PASSAGE PROVIDED —
/---

Extracellular Vesicles From Human Urine-Derived Stem Cells Inhibit Glucocorticoid-Induced Osteonecrosis of the Femoral Head by Transferring Pro-Angiogenic DMBT1 and Anti-Apoptotic TIMP1

Abstract

Osteonecrosis of the femoral head (ONFH) frequently occurs after glucocorticoid (GC) treatment. Extracellular vesicles (EVs) are important nano-sized paracrine mediators of intercellular crosstalk. Herein, we found that intravenous administration of EVs from human urine-derived stem cells (USC-EVs) at the early stage of GC exposure rescues angiogenesis impairment, reduces apoptosis of bone marrow and trabecular bone cells, prevent trabecular bone destruction and improves bone microarchitecture in the femoral heads of rats. In vitro, USC-EVs reverse GC-induced suppression of endothelial angiogenesis and activation of cellular apoptosis. Deleted in malignant brain tumors 1 (DMBT1) and tissue inhibitor of metalloproteinases 1 (TIMP1) are enriched in USC-EVs and essential for USC-EVs-induced pro-angiogenic and anti-apoptotic effects in GC-treated cells, respectively. Knockdown of TIMP1 in USC-EVs attenuates their protective effects against GC-induced ONFH. Our study suggests that USC-EVs are a novel promising nano-sized agent for the prevention of GC-induced ONFH by delivering pro-angiogenic DMBT1 and anti-apoptotic TIMP1.

\---

Stored items:
/---

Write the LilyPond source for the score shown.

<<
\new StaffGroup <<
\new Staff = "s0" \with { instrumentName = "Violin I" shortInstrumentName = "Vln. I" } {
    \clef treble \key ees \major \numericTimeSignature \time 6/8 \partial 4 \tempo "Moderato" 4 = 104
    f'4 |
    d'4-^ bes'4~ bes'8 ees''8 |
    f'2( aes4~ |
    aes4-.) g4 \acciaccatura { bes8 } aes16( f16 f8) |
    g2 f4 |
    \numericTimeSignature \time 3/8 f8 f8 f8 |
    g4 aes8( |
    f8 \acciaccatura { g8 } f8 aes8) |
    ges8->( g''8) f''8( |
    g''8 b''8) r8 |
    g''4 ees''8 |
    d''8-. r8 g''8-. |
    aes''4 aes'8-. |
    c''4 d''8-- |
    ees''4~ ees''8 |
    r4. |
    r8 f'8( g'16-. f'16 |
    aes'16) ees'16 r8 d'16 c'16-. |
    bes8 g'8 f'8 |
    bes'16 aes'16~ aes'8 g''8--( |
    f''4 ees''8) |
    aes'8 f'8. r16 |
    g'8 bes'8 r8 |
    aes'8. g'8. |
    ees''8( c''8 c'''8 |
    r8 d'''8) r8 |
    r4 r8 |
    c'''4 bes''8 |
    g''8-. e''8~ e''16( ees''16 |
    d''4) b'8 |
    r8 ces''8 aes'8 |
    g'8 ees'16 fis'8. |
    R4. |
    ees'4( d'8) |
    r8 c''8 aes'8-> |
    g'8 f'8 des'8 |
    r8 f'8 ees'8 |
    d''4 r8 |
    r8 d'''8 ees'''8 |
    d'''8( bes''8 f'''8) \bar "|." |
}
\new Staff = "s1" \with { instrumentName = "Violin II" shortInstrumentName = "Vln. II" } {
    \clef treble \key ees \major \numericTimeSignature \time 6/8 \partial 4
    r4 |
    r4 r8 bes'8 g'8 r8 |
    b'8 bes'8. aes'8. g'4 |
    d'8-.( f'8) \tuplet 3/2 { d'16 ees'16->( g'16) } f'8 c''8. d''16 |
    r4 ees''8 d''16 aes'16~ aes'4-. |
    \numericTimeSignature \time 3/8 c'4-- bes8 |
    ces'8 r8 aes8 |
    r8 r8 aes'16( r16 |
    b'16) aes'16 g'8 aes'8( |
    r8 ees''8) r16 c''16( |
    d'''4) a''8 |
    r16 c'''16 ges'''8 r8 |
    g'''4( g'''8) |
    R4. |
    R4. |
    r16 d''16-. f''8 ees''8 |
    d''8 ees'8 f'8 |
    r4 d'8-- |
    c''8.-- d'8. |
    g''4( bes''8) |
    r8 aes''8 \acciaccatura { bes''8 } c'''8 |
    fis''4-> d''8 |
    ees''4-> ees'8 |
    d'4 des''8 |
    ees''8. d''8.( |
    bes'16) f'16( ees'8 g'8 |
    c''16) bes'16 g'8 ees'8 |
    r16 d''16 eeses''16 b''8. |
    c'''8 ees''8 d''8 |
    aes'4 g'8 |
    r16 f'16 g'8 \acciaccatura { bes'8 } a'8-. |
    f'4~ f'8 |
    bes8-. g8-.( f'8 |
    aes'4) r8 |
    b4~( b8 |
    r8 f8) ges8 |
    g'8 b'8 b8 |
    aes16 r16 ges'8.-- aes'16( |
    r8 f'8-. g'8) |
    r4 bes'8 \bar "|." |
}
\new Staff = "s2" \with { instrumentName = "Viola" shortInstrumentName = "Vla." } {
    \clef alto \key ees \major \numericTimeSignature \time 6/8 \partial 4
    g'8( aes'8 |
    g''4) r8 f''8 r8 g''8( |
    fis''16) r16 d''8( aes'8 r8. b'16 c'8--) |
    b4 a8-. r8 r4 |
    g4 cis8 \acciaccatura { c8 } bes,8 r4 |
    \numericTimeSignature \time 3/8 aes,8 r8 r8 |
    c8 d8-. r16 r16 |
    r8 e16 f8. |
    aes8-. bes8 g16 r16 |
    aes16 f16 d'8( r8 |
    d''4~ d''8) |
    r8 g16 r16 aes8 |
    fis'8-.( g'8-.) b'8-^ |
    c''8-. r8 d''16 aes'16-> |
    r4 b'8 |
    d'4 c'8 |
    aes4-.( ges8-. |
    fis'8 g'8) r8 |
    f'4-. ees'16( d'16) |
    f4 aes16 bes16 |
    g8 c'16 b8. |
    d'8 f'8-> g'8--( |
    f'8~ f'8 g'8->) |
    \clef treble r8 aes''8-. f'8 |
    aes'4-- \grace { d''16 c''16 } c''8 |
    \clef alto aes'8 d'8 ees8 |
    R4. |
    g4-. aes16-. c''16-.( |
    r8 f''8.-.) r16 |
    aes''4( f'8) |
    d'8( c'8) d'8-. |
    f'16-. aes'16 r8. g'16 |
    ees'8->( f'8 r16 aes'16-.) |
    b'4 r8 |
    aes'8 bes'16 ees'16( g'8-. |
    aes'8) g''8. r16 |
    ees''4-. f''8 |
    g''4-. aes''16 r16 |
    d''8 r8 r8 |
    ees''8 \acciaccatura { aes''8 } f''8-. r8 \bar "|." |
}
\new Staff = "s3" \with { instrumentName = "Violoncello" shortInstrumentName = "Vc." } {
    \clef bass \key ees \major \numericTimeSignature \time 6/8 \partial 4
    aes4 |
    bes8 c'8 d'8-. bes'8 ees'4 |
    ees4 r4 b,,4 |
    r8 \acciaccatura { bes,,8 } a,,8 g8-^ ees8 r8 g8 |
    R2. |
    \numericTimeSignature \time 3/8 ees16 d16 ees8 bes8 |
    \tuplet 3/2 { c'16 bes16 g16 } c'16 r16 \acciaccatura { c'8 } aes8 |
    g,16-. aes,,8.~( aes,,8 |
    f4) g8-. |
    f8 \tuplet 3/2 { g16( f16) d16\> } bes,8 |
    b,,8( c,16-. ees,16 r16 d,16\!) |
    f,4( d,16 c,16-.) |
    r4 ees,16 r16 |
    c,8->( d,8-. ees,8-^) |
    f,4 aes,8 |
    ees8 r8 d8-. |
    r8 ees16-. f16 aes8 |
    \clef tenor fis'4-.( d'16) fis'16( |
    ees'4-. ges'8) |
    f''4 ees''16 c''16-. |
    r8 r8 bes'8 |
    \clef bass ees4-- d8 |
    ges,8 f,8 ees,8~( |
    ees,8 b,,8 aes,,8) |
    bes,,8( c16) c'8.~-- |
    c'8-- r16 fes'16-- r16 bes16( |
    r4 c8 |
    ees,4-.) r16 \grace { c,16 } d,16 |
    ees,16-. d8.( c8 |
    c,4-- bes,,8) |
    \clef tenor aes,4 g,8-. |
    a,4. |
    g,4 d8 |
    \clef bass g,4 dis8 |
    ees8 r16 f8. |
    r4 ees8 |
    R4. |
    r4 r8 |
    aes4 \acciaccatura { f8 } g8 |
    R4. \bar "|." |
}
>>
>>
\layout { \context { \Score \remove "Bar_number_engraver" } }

\---

WORK REQUIRED — Reproduce the entire article above on vesicles from urine-derived stem cells and femoral head osteonecrosis, word for word, from its title through the end of its abstract.

ANSWER BOX —
Extracellular Vesicles From Human Urine-Derived Stem Cells Inhibit Glucocorticoid-Induced Osteonecrosis of the Femoral Head by Transferring Pro-Angiogenic DMBT1 and Anti-Apoptotic TIMP1

Abstract

Osteonecrosis of the femoral head (ONFH) frequently occurs after glucocorticoid (GC) treatment. Extracellular vesicles (EVs) are important nano-sized paracrine mediators of intercellular crosstalk. Herein, we found that intravenous administration of EVs from human urine-derived stem cells (USC-EVs) at the early stage of GC exposure rescues angiogenesis impairment, reduces apoptosis of bone marrow and trabecular bone cells, prevent trabecular bone destruction and improves bone microarchitecture in the femoral heads of rats. In vitro, USC-EVs reverse GC-induced suppression of endothelial angiogenesis and activation of cellular apoptosis. Deleted in malignant brain tumors 1 (DMBT1) and tissue inhibitor of metalloproteinases 1 (TIMP1) are enriched in USC-EVs and essential for USC-EVs-induced pro-angiogenic and anti-apoptotic effects in GC-treated cells, respectively. Knockdown of TIMP1 in USC-EVs attenuates their protective effects against GC-induced ONFH. Our study suggests that USC-EVs are a novel promising nano-sized agent for the prevention of GC-induced ONFH by delivering pro-angiogenic DMBT1 and anti-apoptotic TIMP1.